The inconvenient truth about films which prize naturalism above all else is that they can easily meet theatricality coming back the other way. There are elements in Andrea Arnold's "Fish Tank" that set it above any previous British kitchen-sink drama, most especially a depiction of young female sexuality handled more deftly than a male director would manage, whatever his documentary credentials. But set against that, the film clanks to a halt at regular intervals to indulge stereotypes so familiar that you wonder what exactly Ms. Arnold was after.

The set-up is a hormonal time bomb. Fifteen-year-old Mia (Katie Jarvis) – at odds with all authority figures up to and including her mother Joanne (Kierston Wareing) – dreams of being a dancer as a means of escape from her dead-end life. Then Joanne's latest boyfriend arrives: the smoothly charismatic Connor (Michael Fassbender); and once Mia gets a look at him with his shirt off, there's trouble brewing. Connor gives Mia the attention and encouragement she conspicuously fails to get from anyone else; and although his motives remain ambiguous, a complicated and disconcerting bond grows. One which is plainly doomed.

This is humane and tragic-comic and powerful enough to make you uneasy, and Ms. Jarvis is exactly the kind of raw unmannered performer any naturalistic director would cherish. Speaking after the Edinburgh International Film Festival screening, Ms. Jarvis repeated the story of her casting, having been discovered in the middle of a public shouting match with her boyfriend - there can be no doubt who won. Joanne, a toxic bundle of horrid whose scorn could fog an x-ray, looks like a thankless role for Ms. Wareing; but the actress operates with a scalpel and finds shades of gray everywhere. Ms. Wareing spoke briefly too, and is the least toxic thing imaginable.

But each time "Fish Tank" reaches the highs and lows of its rhythm, it promptly stutters. Scenes are overemphasized with the zeal of a director who knows not when to stop, one tied so tightly to depiction that she's missed the value of suggestion. So at Mia's final moment of breakdown, it is not enough for Ms. Jarvis to convey agony and terror through face and voice – which she does very well – but she must also lose bladder control too, with unfortunate consequences for her dignity and the soft furnishings.
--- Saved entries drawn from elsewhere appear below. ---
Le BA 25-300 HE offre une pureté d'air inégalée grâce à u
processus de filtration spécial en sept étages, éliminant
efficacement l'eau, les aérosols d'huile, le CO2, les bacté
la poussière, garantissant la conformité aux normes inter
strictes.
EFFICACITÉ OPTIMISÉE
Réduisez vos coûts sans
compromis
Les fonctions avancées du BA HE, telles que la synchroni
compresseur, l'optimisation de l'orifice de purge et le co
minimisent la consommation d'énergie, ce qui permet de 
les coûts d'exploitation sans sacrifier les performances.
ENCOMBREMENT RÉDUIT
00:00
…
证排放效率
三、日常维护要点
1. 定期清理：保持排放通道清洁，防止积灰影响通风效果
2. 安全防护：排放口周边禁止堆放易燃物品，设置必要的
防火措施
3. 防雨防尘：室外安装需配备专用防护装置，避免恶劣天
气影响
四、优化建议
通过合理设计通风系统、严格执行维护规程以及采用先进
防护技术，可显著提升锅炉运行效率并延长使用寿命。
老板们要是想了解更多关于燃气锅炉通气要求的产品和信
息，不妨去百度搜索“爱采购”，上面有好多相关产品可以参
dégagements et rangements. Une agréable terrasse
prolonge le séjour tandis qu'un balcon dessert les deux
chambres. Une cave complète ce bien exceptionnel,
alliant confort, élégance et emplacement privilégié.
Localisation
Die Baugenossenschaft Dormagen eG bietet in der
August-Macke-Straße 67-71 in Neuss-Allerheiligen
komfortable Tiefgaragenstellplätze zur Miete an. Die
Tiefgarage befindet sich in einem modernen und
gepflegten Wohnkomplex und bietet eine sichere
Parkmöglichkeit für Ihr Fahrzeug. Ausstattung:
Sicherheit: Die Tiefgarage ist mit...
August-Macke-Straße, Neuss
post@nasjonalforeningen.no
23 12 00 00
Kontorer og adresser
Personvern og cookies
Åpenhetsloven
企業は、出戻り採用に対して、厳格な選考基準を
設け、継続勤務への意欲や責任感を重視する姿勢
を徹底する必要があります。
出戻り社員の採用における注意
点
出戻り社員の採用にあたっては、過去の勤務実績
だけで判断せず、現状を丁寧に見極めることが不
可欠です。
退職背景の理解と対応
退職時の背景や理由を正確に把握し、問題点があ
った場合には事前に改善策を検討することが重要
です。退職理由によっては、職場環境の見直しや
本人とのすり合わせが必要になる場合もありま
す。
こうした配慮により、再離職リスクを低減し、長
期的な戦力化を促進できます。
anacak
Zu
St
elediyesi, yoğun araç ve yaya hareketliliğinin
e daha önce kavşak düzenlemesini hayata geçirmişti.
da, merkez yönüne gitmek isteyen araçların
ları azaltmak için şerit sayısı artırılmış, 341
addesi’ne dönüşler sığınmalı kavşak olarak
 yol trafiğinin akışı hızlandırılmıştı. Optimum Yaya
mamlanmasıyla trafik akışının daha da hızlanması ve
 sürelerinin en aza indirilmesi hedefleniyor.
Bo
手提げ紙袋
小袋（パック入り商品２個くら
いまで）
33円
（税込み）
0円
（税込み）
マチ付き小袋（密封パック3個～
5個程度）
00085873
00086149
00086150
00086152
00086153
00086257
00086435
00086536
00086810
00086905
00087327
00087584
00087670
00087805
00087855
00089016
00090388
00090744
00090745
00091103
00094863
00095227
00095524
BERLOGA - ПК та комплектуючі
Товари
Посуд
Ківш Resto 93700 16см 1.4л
Mia's later pursuit of Connor's own daughter in an unfocused meltdown of rage and guilt is turned into an extended chase in which the little girl is not just pursued, but terrorized to a degree that deflates the moment completely, while you fret about the actor and wonder where her parents are.

It's not all this way. A sequence where Connor catches a fish with his bare hands for Mia is a pastoral dream, the perfect way to cement the thread between man and girl. Later he undresses her while she pretends to be asleep, a human moment of uncertain desire. There seems an ocean of difference between that lightness of touch and Mia's efforts to free a sad white horse from its chains, which couldn't be a more blatant metaphor if the animal had been a unicorn. Or the shot of a silver balloon wafting over the landscape, free at last. It is shaped like a heart, presumably in case anyone watching thought it was Mia's leg that had been broken.